* ПИСЬМЕННОЕ ЗАДАНИЕ
Сообщите только число строк материала, в которых встречается слово «sliders». Регистр учитывается.

* МАТЕРИАЛ ДЛЯ ЗАДАНИЯ

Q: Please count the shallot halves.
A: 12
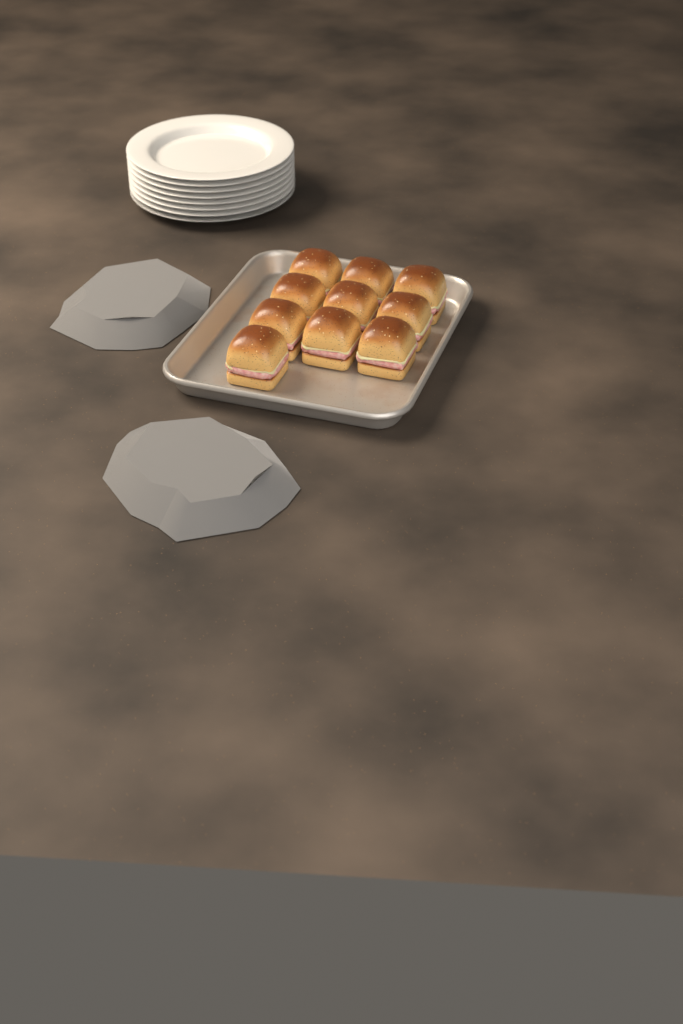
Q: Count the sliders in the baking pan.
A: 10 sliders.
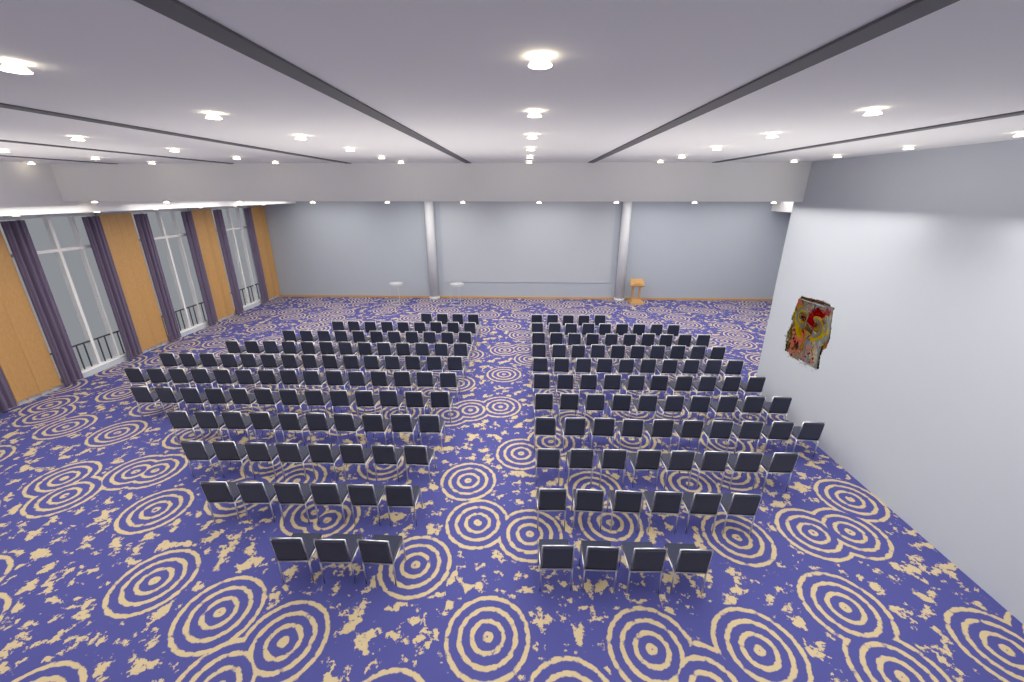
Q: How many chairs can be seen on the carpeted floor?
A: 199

--

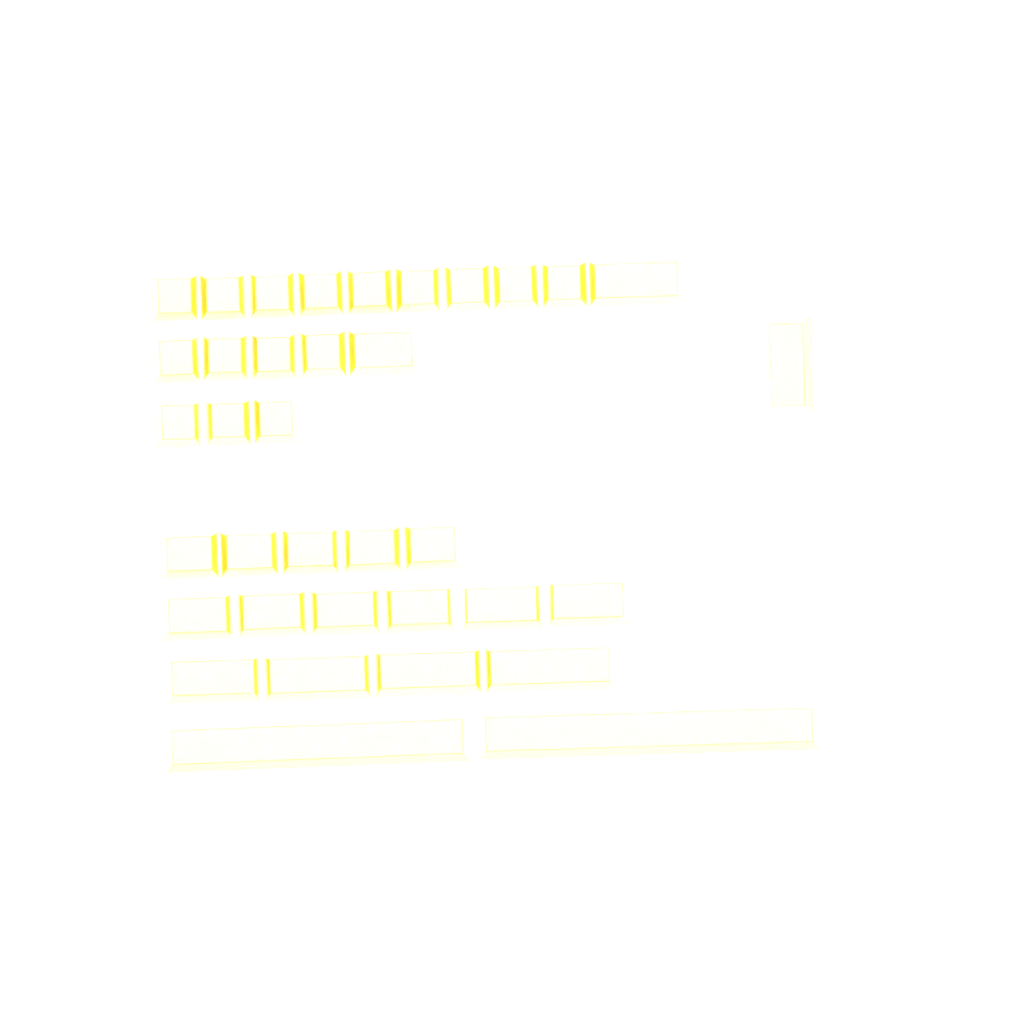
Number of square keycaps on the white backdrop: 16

* ОТВЕТ
2